## BRIEF:
Reproduce the entries below with "collection date" swapped for "date of collection" and nothing else changed. Leave the pictures out of your answer.

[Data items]
*****

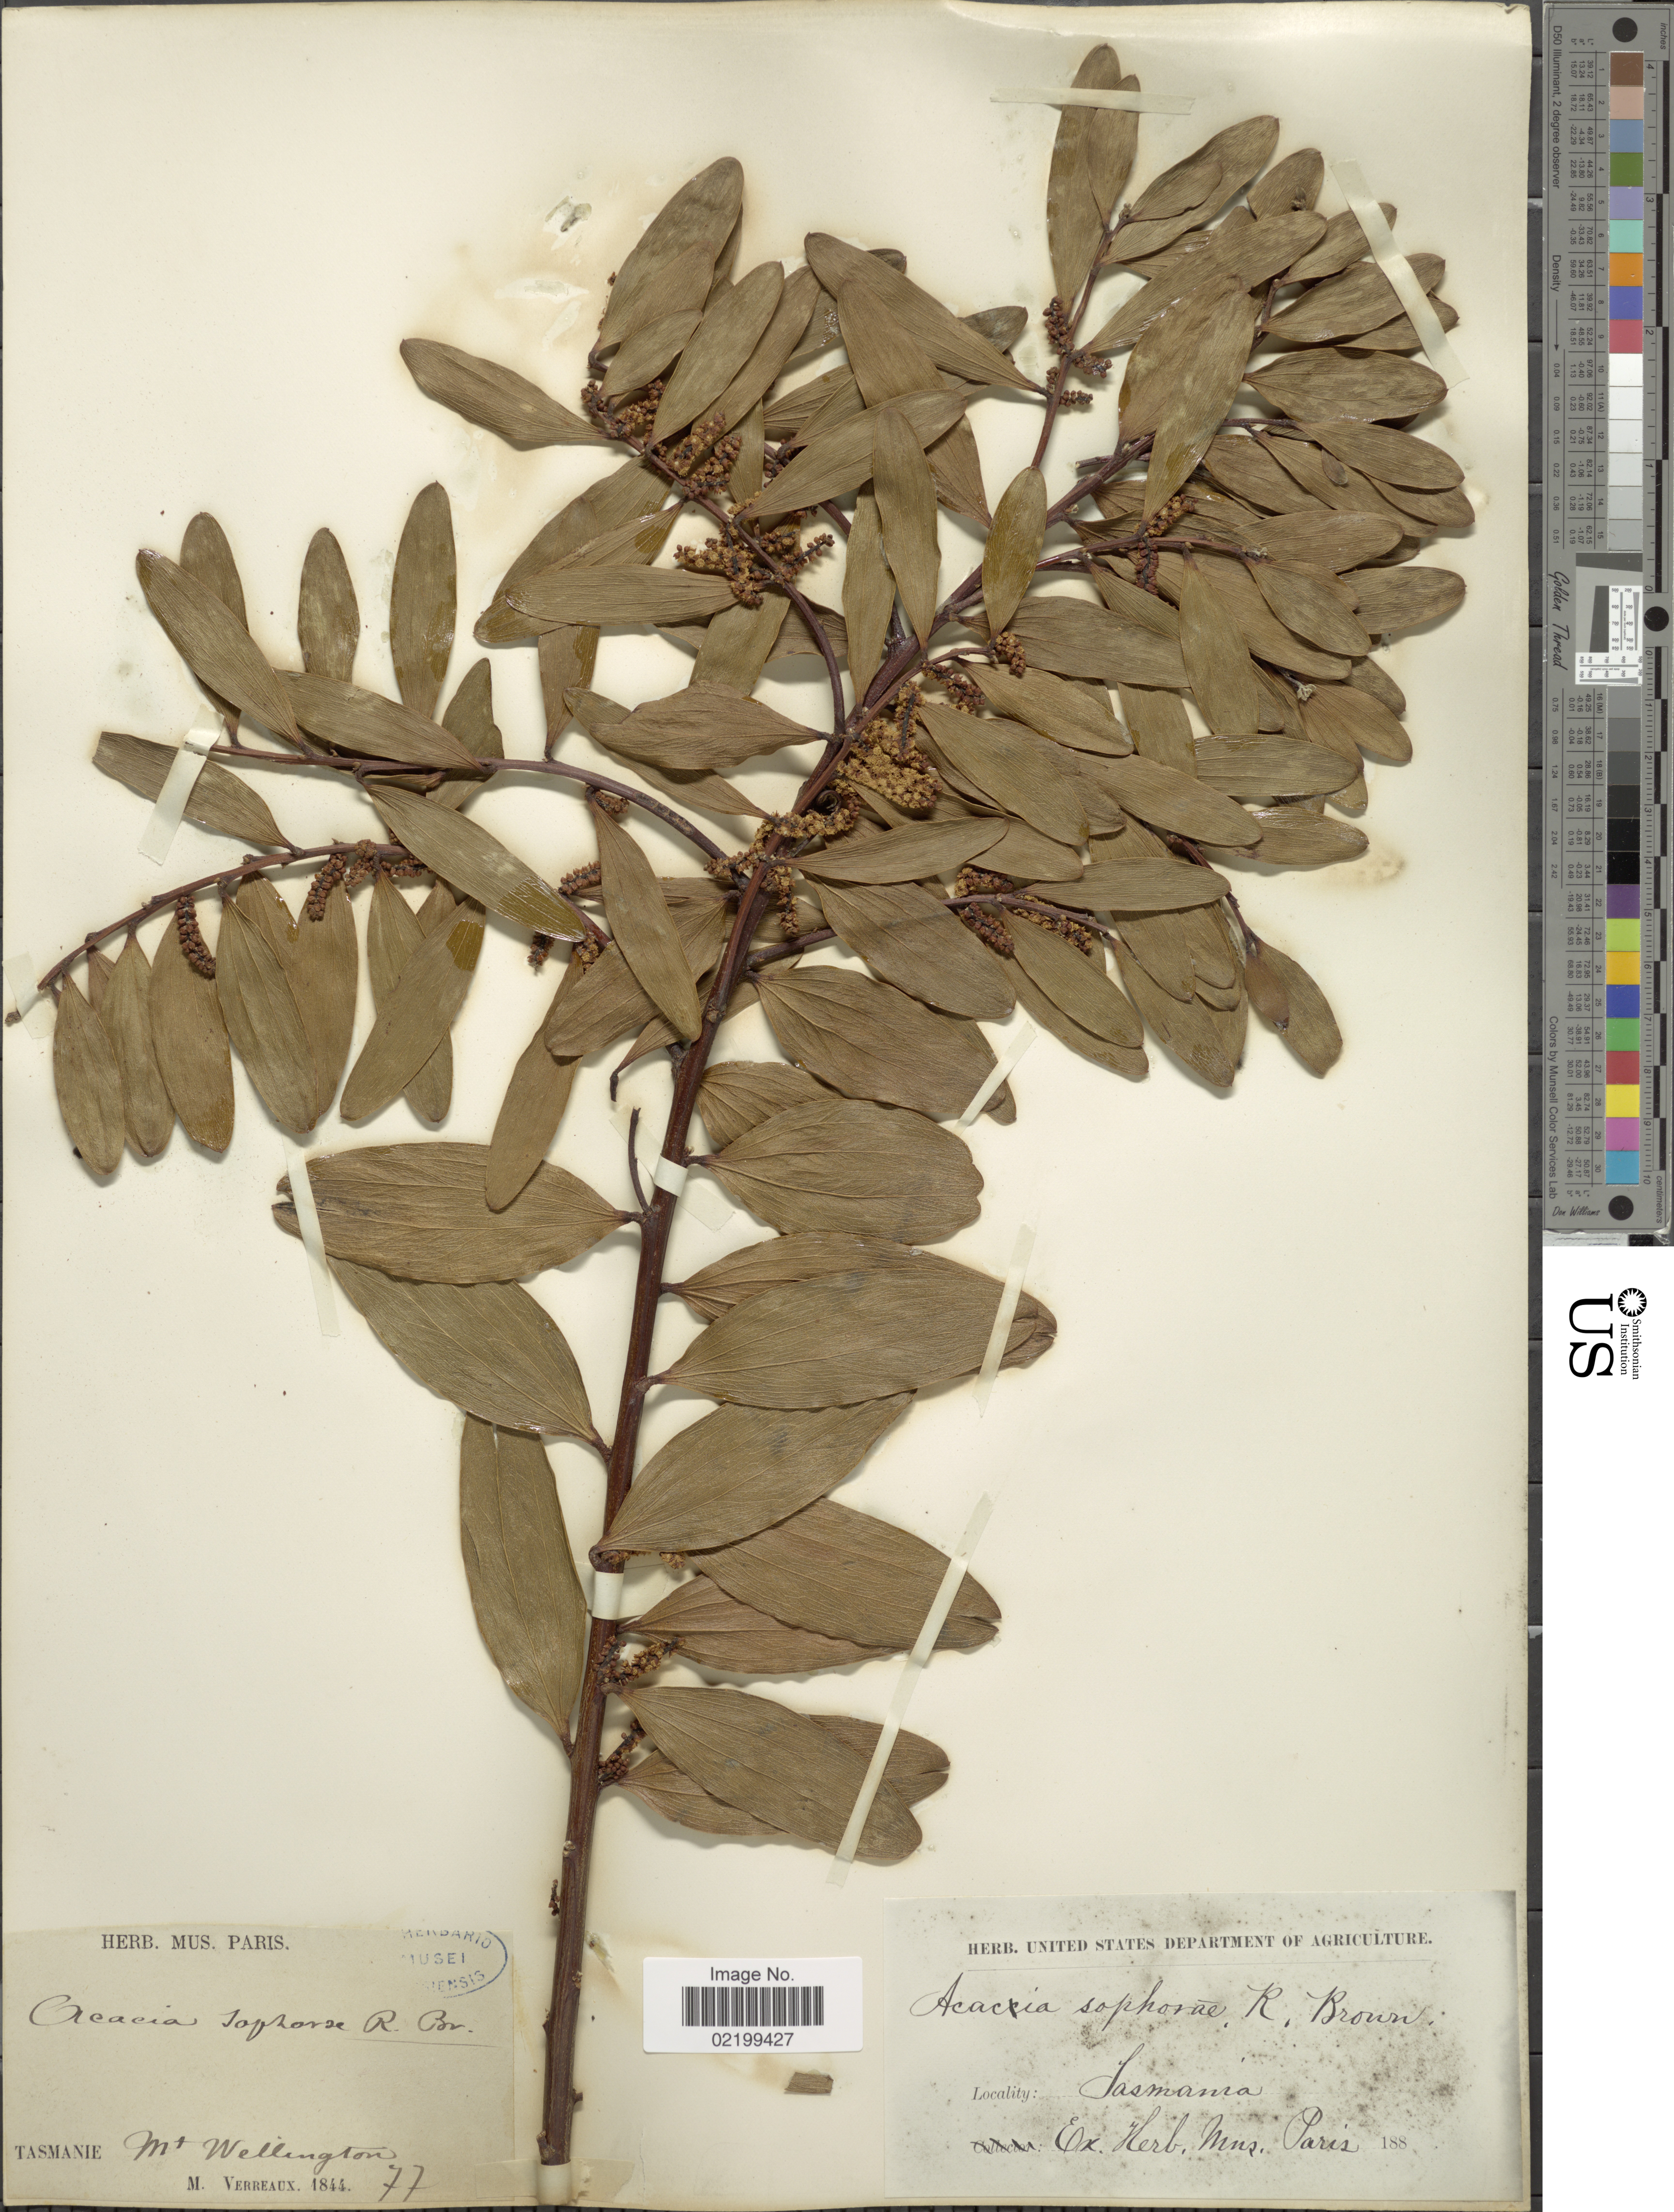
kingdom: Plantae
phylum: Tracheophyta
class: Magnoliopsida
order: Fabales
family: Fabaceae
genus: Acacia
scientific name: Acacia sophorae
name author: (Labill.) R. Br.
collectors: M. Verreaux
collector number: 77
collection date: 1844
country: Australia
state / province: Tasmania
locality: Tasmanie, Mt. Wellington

*****

## CORRECT RESPONSE:
kingdom: Plantae
phylum: Tracheophyta
class: Magnoliopsida
order: Fabales
family: Fabaceae
genus: Acacia
scientific name: Acacia sophorae
name author: (Labill.) R. Br.
collectors: M. Verreaux
collector number: 77
date of collection: 1844
country: Australia
state / province: Tasmania
locality: Tasmanie, Mt. Wellington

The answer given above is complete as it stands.